Para contar esta historia, es necesario
ubicarse en un pueblo donde lo único que existía por ahí del ’92 , era polvo,
arena y mar. La Paz.
Antonio García y Virginia Ibarra,
llevaban cinco años de casados, una casa muy humilde, una hija de tres años
llamada Carolina, y una relación tan amorosa, que los llevó a lo que sería una
calurosísima noche en el hospital un trece de Julio. Después de horas de
trabajo de parto, dificultades médicas, y maniobras heroicas por parte de los
doctores, se escuchó por todo el hospital, el primer grito de los millones que procederían
de este ser humano: Ana Karen, la principal fuente de dolores de cabeza de esta
joven pareja, de su hermana, y de todos los que estaban por conocerla.
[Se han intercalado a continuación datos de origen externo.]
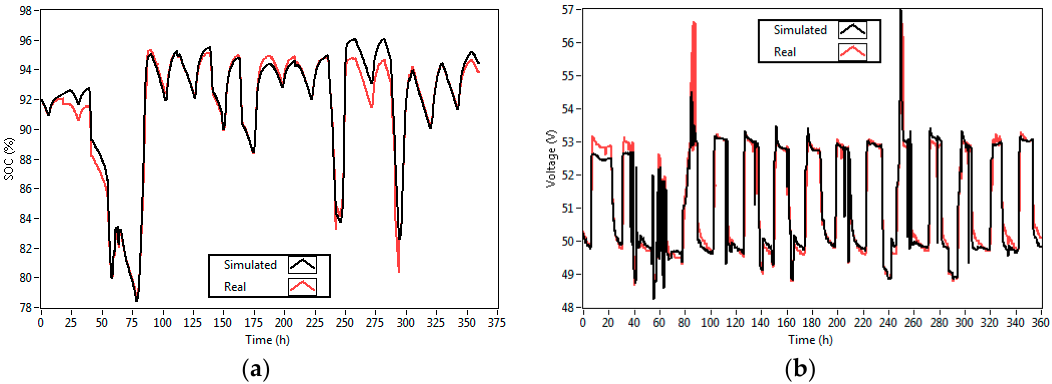
Figure 8. Battery voltage measurements and simulation results obtained by PSO + P algorithm for 15 days. ( a ) represents the battery SOC signals; and ( b ) represents the battery voltage Signals.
Ana creció rodeada de barro, arte y
esmalte. Ser nieta de artesanos, hacía que todo esto, y su ropa llena de
barniz, óleos y mugre fueran de lo más común. Sin embargo, aprendió a leer
utilizando una computadora, y la primera palabra que leyó en voz alta, fue
“Windows”. A partir de entonces, leer se convertiría en una de sus actividades
favoritas.
Ana siempre supo que le gustaba
escribir, desde que aprendió como hacerlo, pasaba las noches escribiendo en su
diario cualquier acontecimiento importante del día. Años después, claro está,
quemó todas esas hojas para no admitir ser la autora de semejantes
incoherencias.
Fuera de lo común, Ana nunca pasó por la
etapa en que se odia a los niños, al contrario, ella nació enamorada de ellos.
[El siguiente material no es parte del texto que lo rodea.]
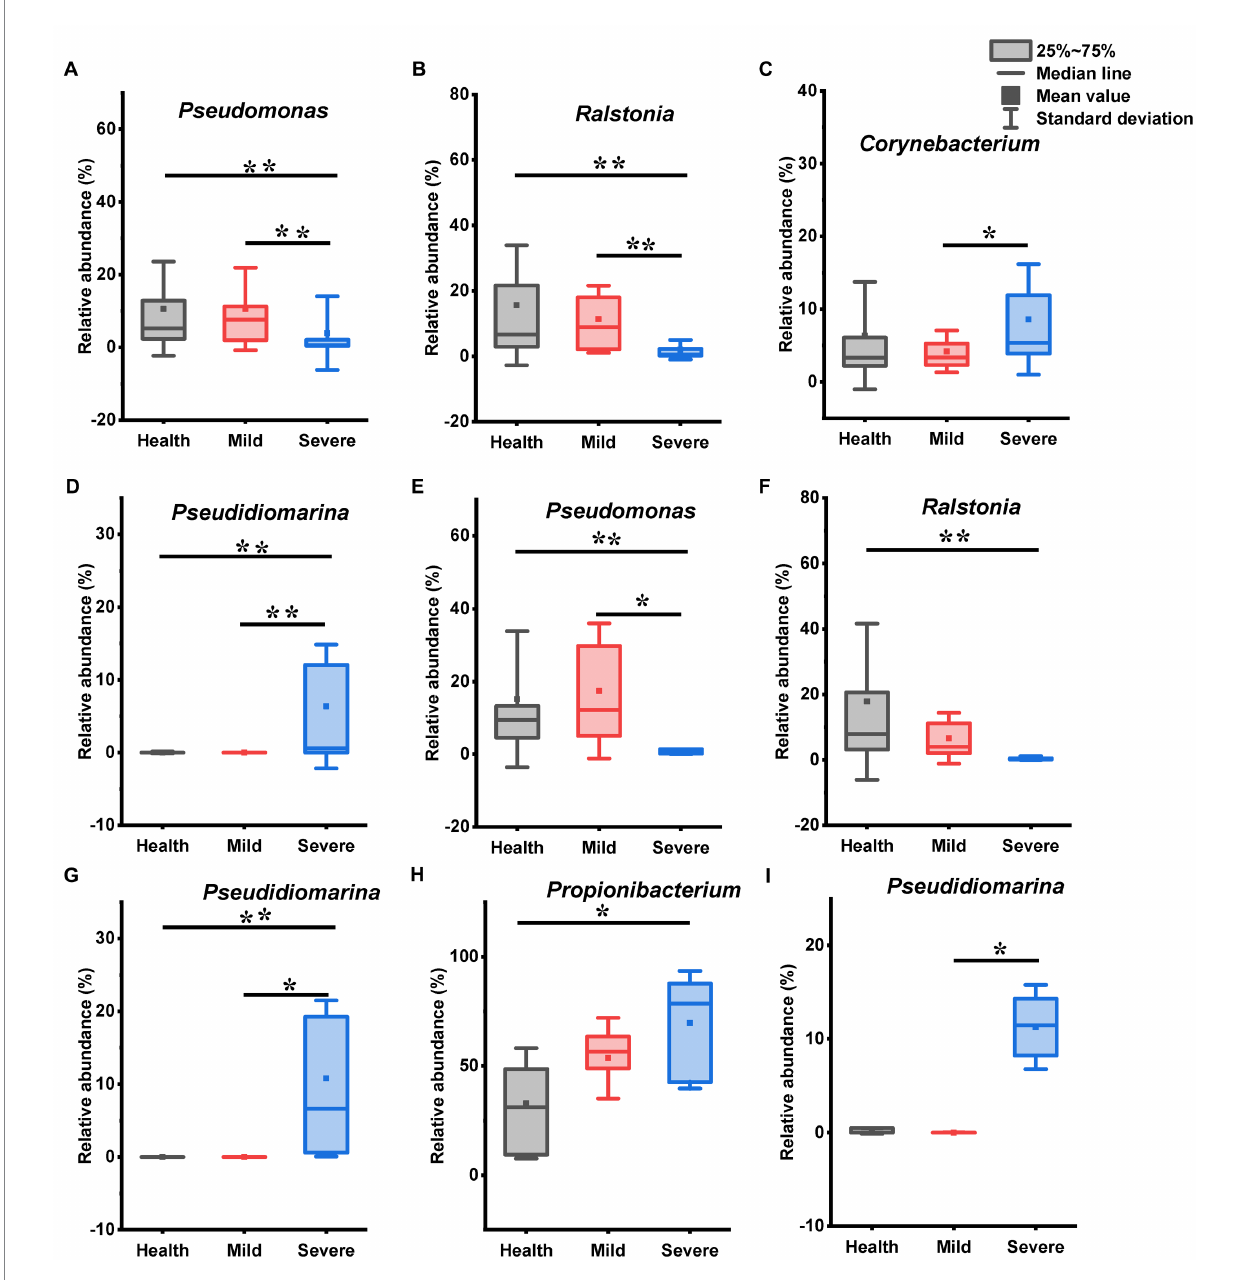
FIGURE 3 The genus with statistical difference between groups in the bacteria flora. (A–D) Samples from all sites; (E–G) samples from cheek; (H) samples from chin; (I) samples from chest and back. *0.01 < p < 0.05, significant difference; ** p < 0.01, highly significant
Desde que tiene memoria, tuvo novios porque ella así lo decidía, y los dejaba
de la misma manera. A los nueve años, su
filosofía se basaba en que no tenía porqué rechazar a alguno cuando había
suficiente para todos.
A
pesar de que sus padres quisieron que fuera una niña disciplinada, Ana pasaba
más horas del día en la dirección castigada que en el salón de clases. Era tan
hiperactiva, que incluso un día tuvieron que mandarla a su casa porque no
soportaban tenerla en la dirección haciendo preguntas y bailando durante su
castigo.
Éste personaje siempre ha corrido con
suerte, y así fue como un día, su mejor amiga la invitó a un tour por Europa
todo pagado, pasando así su cumpleaños número diecisiete llorando de emoción
por el show de luces que presenciaba bajo la torre Eiffel.
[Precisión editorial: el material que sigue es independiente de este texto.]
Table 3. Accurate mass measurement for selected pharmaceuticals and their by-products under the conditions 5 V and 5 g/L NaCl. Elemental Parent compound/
Al terminar la prepa, después de muchos
regaños, más direcciones visitadas, y una directora llena de canas, Ana se fue
a Canadá, donde una serie de eventos marcarían su vida para siempre, incluyendo
uno muy literal, su primer tatuaje.

Ana aún no está segura de qué quiere hacer con su vida futura, muchas
veces ni siquiera sabe lo que quiere hacer al día siguiente. Prefiere pasar el
tiempo leyendo, viendo películas ó series, para mantenerse alejada de la
realidad y se le dificulta ser una persona tolerante. Cuatro tatuajes, un
corazón roto y remendado, y mucha agua salada después, Ana sigue esperando llegar a ser alguien que
haga un cambio aunque sea chiquito en el mundo.